About half of patients in the “reactive” category will have no underlying disease, he said. The others may have a process that is caused by a reaction to a rheumatologic, gastroenterologic or myelodysplastic condition, or some other disorder.
“So [reactive diseases] require even more teamwork among colleagues than do the other diseases, where you just walk in, and the skin and inside is all together,” Dr. Jorizzo said.
These diseases, described as “neutrophilic vascular reactions” in a 1988 paper led by Dr. Jorizzo, include Sweet’s syndrome, Behçet’s disease, bowel-associated dermatosis-arthritis syndrome and pyoderma gangrenosum.1
“I like to include the word vascular, because I believe the neutrophilic process is vessel based, primarily, and that distinguishes this from diseases where the epidermis is the target, such as psoriasis,” Dr.
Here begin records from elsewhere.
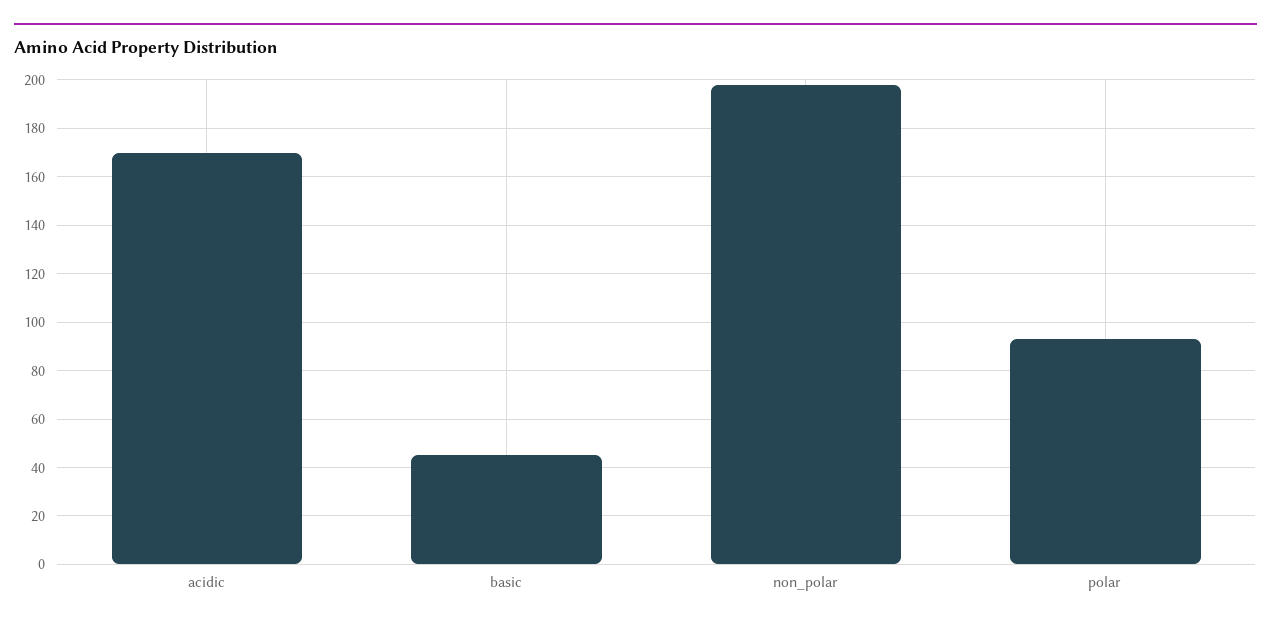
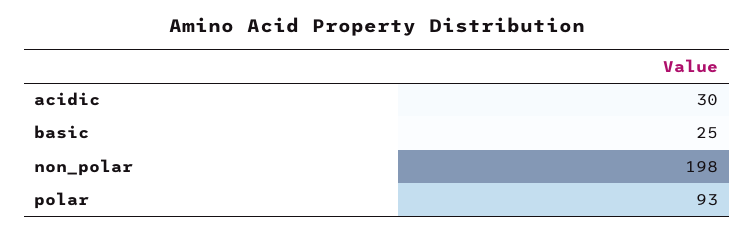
  {
-   "acidic": 170,
+   "acidic": 30,
-   "basic": 45,
+   "basic": 25,
    "non_polar": 198,
    "polar": 93
  }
Jorizzo said.
The biopsy is a crucial element in the diagnosis of these diseases, but getting one that’s actually helpful is not a simple proposition, he added.
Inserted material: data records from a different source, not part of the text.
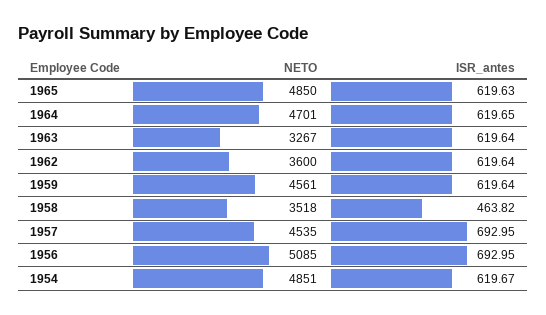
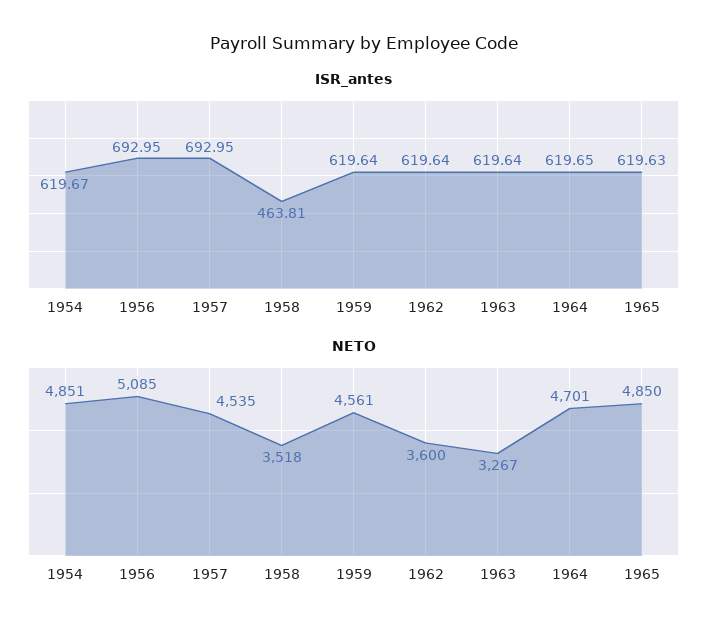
  {
    "NETO": {
      "1965": 4850,
      "1964": 4701,
      "1963": 3267,
      "1962": 3600,
      "1959": 4561,
      "1958": 3518,
      "1957": 4535,
      "1956": 5085,
      "1954": 4851
    },
    "ISR_antes": {
      "1965": 619.63,
      "1964": 619.65,
      "1963": 619.64,
      "1962": 619.64,
      "1959": 619.64,
-     "1958": 463.82,
+     "1958": 463.81,
      "1957": 692.95,
      "1956": 692.95,
      "1954": 619.67
    }
  }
“There’s a certain art in delivering to the pathologist [that which] gives you a chance of getting the diagnosis,” he said. “You want a lesion that’s just far enough advanced to have the classic changes, but not so far advanced that those changes are masked by secondary change.”
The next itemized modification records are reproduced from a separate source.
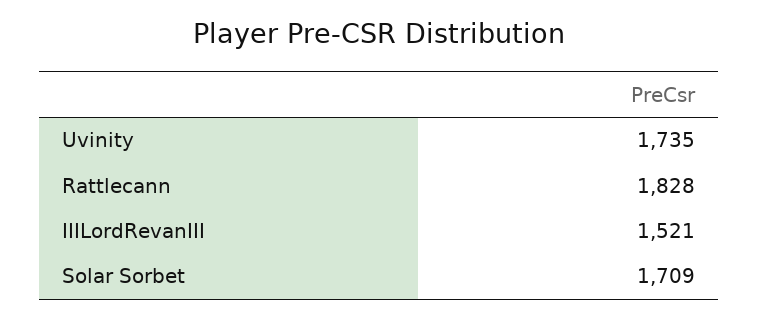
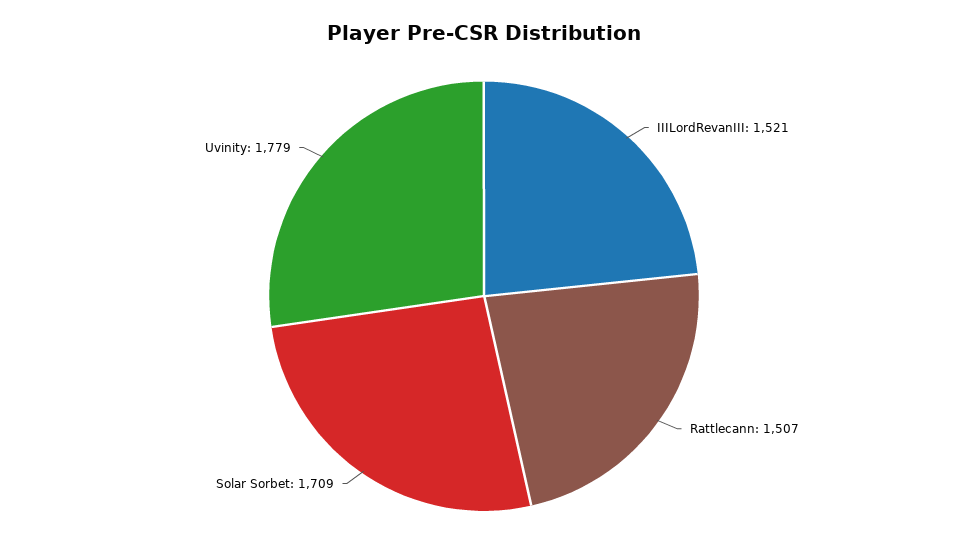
  {
-   "Uvinity": 1735,
+   "Uvinity": 1779,
-   "Rattlecann": 1828,
+   "Rattlecann": 1507,
    "IIILordRevanIII": 1521,
    "Solar Sorbet": 1709
  }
He also emphasized the concept of a therapeutic ladder—that the intensity of a therapy and the risk that’s willing to be tolerated—should be capped based on the extent of the disease.
Sweet’s syndrome involves fever and malaise, along with erythematous plaques on clinical exam. Histologically, its traits include dense perivascular neutrophilic leukocytoclasia with minimal, or even no, evidence of vasculitis. Associated conditions can include infections, malignancies, inflammatory bowel disease and autoimmune disorders.
Dr. Jorizzo said thalidomide is often his preferred treatment for Sweet’s syndrome. This prescribed treatment can sometimes cause difficulties with health insurance companies because they might want an oncologist to approve the medication. Dr. Jorizzo mentioned a patient with whom this was the case. When the oncologist balked at the request, he sent the patient to him with a severe case of Sweet’s on the face, at which point the oncologist signed off right away.
Behçet’s is a multisystem disease with many symptoms. Skin findings range from sterile papulopustules and palpable purpura to erythema nodosum-like lesions. On histology, a neutrophilic infiltrate will be seen, with leukocytoclastic vasculitis early in the disease course and lymphocytic vasculitis late in the course.